One of the UK’s top landlords has swung to a loss after an almost 10 per cent drop in the value of its City of London offices, in an early sign that higher interest rates could trigger a widespread commercial property downturn.
Landsec on Tuesday reported a pre-tax loss of £192mn for the six months to the end of September, compared with a £275mn profit in the same period last year, as the valuation of its portfolio of national offices and shops fell 2.9 per cent to £10.9bn.
The steepest falls were on the FTSE 100 landlord’s nearly £2bn portfolio of City of London offices, which lost 9.7 per cent of their value in the period.
Mark Allan, chief executive, said rising borrowing costs had changed the outlook for the sector.
“The material increase in bond yields since March has started to put upward pressure on property yields, principally for those assets where yields were lowest,” he said. “In the sectors we are in, this principally affected London offices.”

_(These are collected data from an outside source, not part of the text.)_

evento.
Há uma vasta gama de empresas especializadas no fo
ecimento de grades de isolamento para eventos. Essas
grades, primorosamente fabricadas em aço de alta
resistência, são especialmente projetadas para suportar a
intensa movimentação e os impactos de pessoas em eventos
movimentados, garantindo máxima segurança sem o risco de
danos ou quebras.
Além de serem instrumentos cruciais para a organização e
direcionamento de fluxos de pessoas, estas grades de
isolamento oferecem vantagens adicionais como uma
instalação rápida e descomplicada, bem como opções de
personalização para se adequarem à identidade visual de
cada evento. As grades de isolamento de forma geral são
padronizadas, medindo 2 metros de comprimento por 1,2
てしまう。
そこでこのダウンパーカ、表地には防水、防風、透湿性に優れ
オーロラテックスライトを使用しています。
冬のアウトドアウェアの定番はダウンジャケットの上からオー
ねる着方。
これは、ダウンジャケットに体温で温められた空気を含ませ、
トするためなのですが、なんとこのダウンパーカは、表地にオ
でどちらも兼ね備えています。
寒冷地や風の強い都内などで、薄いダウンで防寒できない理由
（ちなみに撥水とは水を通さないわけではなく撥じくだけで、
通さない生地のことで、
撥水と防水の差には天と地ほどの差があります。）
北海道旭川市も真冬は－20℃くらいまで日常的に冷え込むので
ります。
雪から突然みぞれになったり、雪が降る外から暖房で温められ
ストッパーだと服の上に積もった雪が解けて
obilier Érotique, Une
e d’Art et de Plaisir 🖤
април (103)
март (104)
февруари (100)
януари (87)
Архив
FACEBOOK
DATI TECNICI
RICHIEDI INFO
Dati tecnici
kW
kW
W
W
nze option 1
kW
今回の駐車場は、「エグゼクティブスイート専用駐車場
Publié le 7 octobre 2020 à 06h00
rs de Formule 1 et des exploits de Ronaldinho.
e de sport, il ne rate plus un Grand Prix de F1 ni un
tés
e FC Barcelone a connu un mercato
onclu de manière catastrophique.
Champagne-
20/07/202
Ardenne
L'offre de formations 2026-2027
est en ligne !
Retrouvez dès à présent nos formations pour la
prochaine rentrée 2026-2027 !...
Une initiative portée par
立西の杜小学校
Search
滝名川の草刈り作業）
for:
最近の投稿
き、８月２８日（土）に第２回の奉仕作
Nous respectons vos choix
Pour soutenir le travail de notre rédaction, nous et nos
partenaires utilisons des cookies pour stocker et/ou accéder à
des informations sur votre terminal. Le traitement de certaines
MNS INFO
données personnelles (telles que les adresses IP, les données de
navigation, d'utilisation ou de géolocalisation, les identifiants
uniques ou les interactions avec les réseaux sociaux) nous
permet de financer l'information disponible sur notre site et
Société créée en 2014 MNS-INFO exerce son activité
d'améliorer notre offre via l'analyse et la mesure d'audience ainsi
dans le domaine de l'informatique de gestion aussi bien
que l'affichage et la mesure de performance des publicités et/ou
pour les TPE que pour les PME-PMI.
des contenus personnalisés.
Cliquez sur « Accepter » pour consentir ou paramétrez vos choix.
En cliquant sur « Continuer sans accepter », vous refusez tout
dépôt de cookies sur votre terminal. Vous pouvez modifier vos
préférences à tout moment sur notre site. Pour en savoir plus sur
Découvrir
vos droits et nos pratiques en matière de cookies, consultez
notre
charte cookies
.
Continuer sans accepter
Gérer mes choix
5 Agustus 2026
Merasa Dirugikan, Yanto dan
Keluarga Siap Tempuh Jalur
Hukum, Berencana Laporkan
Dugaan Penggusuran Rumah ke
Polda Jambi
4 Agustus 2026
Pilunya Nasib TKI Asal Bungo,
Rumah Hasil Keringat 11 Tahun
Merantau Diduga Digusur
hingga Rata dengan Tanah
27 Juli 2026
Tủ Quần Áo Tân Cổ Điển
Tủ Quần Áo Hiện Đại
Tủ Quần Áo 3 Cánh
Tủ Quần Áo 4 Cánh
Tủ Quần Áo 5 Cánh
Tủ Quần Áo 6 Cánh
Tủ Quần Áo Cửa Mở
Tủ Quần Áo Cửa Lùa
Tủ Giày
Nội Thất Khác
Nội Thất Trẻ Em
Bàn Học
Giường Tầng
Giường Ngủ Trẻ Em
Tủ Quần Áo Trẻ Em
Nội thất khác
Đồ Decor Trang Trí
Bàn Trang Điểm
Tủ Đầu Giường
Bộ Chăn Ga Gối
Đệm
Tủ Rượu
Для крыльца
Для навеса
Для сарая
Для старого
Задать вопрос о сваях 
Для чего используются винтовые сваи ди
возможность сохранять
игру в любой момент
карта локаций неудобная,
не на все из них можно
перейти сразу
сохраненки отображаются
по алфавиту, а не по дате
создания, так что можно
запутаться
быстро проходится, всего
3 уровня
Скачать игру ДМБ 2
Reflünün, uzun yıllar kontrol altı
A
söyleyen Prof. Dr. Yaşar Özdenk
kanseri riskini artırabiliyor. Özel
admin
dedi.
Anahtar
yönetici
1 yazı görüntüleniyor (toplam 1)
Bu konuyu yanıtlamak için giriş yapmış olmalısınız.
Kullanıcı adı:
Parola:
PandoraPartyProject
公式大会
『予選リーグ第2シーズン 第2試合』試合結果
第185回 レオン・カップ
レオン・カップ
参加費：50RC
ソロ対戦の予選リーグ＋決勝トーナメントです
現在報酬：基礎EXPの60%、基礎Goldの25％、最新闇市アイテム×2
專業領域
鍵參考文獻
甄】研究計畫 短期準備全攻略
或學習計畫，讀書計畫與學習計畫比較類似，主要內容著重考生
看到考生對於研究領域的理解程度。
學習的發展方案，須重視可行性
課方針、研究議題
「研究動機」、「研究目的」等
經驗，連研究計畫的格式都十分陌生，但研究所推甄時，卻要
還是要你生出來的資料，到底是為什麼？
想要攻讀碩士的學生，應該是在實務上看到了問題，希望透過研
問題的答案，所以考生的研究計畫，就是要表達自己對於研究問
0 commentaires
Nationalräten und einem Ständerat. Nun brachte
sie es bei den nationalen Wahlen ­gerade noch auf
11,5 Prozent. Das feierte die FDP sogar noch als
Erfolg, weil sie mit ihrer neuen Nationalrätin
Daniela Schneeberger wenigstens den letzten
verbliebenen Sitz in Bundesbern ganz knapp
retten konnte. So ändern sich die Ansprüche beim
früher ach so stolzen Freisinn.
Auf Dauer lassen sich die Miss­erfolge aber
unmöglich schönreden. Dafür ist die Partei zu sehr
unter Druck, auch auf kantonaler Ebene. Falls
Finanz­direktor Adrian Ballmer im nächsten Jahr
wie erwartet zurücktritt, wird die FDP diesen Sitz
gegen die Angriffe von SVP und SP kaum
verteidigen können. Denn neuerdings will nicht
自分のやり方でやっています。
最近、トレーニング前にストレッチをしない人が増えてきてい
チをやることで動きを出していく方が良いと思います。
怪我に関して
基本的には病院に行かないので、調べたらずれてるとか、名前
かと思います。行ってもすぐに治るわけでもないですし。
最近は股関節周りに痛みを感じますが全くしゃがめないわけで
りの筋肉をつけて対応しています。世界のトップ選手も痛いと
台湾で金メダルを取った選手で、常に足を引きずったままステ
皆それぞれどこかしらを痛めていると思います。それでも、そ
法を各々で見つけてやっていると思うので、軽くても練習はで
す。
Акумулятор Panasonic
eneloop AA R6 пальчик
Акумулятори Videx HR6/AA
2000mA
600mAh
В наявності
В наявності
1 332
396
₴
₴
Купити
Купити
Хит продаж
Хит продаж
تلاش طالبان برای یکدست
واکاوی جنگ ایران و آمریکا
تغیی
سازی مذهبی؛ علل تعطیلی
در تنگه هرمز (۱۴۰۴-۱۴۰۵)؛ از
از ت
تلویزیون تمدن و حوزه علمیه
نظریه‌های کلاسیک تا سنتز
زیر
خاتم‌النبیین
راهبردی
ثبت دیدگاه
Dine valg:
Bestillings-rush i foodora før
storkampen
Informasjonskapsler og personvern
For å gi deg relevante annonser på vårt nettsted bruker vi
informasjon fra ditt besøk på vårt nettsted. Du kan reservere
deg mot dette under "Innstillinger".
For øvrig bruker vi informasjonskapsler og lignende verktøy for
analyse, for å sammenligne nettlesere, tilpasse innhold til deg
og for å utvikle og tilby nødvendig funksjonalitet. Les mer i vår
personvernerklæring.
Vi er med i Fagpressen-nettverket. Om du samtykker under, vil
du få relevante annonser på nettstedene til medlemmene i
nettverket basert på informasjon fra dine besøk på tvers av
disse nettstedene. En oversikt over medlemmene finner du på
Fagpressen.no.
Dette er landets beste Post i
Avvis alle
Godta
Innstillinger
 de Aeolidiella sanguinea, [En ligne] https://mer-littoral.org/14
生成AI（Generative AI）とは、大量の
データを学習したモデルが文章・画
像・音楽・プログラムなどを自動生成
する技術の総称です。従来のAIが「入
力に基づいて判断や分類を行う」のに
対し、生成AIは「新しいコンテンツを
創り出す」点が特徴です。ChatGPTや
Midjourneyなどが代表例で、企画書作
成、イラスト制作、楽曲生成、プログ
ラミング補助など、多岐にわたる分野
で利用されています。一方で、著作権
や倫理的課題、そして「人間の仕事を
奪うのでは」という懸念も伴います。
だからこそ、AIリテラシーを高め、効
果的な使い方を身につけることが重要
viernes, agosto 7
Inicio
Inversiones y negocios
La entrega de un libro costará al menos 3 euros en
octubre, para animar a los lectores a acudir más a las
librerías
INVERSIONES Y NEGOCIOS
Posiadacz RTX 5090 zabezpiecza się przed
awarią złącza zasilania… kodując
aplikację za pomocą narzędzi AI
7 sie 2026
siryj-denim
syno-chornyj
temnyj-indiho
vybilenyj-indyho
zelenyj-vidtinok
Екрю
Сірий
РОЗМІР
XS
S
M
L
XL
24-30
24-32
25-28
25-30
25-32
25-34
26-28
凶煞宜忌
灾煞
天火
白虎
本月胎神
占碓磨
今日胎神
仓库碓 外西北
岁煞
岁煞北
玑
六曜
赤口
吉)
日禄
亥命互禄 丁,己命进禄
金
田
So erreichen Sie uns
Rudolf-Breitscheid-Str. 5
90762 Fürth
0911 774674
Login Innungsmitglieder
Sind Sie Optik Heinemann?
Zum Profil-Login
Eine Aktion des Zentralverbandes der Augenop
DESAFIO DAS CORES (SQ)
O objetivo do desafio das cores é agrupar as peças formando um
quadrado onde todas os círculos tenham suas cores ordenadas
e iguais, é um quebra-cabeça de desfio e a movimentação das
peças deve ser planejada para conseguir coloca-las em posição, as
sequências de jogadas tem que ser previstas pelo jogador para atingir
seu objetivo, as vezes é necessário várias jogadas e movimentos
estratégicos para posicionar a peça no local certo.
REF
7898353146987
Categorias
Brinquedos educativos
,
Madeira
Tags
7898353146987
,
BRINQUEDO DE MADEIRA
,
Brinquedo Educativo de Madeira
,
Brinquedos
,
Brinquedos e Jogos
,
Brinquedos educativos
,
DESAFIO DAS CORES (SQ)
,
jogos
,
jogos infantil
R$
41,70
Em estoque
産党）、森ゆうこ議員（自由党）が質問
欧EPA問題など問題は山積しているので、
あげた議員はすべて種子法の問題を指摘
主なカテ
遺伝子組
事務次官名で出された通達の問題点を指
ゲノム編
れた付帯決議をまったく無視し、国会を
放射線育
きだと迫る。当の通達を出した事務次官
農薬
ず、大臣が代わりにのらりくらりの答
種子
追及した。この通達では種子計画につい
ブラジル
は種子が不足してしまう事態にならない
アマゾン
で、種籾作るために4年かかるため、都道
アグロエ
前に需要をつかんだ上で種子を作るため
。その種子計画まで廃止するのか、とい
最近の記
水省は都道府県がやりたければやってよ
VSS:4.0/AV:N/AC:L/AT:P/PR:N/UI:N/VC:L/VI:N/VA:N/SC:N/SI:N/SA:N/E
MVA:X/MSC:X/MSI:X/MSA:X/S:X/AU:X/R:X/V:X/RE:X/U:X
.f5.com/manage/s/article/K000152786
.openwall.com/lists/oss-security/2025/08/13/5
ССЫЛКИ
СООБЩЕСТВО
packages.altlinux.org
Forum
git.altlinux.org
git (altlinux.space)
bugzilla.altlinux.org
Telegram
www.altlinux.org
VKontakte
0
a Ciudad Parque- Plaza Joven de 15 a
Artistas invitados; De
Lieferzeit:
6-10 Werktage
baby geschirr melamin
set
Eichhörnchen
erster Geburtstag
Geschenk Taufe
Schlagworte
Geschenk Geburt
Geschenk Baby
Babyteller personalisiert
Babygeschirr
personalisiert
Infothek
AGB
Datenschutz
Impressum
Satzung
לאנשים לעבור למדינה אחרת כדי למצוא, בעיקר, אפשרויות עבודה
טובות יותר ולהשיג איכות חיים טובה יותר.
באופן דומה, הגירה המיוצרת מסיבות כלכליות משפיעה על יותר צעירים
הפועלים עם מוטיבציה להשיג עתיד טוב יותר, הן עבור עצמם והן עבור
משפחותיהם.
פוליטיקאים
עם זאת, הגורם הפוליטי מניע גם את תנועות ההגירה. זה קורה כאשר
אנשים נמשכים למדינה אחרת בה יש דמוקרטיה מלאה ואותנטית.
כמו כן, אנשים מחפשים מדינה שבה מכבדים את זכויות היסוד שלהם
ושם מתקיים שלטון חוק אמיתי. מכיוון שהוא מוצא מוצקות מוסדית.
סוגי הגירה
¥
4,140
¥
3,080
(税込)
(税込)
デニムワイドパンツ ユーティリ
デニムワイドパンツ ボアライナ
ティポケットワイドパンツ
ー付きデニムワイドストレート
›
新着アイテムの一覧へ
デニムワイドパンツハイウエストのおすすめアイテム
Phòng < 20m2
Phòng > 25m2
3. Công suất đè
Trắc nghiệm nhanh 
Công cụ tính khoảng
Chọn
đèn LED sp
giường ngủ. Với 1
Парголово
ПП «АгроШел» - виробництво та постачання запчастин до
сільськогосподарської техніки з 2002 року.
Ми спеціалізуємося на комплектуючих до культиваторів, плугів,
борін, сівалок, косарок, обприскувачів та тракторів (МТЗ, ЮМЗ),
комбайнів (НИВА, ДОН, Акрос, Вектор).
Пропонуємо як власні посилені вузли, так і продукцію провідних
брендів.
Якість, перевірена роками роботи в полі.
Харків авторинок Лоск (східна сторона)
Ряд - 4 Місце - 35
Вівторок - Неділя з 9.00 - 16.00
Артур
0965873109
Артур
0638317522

Interest rates have been rising since late last year, when the Bank of England moved the benchmark rate up from historic lows.
A higher base rate has increased the cost of borrowing and made commercial property less attractive to institutional investors that can now hold bonds with a similar yield but lower risk than offices or shops. The result has been to push up property yields — which move inversely to prices.
Allan added that the outlook was increasingly challenging.
“Decades of globalisation, fuelling growth and depressing inflation, have started to go into reverse, with rising geopolitical tensions adding to risks around energy reliance and supply chains,” he said.
Colm Lauder, an analyst at Goodbody, said Landsec’s results had given an early taste of what is to come for commercial property owners.
“The pain that is coming through in the second half [of the year] is going to be significantly worse,” he said. “The market has moved on so much since September.”
The “mini” Budget put forward by former chancellor Kwasi Kwarteng on September 23 and eventually dismantled by his successor Jeremy Hunt accelerated an increase in property yields, as investors started pricing in higher risk and expectations of further interest rate rises.
With the measures in that Budget now rejected and the market pricing in more moderate inflation and a less severe increase in borrowing costs than previously feared, the company’s share price has risen by almost 20 per cent in the past month.
Nonetheless, underlying property values are likely to continue falling.
Lauder estimated that yields for prime commercial property assets such as high-grade London offices or urban warehouses could move to 5 per cent, from a starting point earlier this year of close to 3 per cent — implying much more significant drops in valuation than those revealed so far.
Landsec is also contending with relatively high office vacancy rates of 12.2 per cent in the City of London, as businesses consider their post-Covid workplace needs.